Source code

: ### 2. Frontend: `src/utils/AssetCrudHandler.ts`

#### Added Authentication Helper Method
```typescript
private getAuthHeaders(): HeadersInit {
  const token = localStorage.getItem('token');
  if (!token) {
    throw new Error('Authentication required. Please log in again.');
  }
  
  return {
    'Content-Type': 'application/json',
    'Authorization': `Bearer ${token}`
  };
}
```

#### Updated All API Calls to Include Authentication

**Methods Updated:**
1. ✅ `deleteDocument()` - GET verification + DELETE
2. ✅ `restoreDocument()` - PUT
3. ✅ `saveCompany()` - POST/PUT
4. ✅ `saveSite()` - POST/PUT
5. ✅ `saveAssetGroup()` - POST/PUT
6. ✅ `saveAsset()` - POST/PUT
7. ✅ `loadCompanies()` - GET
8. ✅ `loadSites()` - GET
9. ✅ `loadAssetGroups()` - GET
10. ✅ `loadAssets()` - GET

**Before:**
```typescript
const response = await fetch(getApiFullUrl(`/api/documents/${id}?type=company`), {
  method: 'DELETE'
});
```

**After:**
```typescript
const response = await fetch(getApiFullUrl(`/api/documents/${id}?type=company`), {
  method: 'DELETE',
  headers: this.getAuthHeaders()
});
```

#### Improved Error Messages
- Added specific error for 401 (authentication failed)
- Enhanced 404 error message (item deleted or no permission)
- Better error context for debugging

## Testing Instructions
------------------------------
**WHAT TO PRODUCE**:
Reproduce each line of the data containing the word "Updated".

**TASK RESULT**:
#### Updated All API Calls to Include Authentication
**Methods Updated:**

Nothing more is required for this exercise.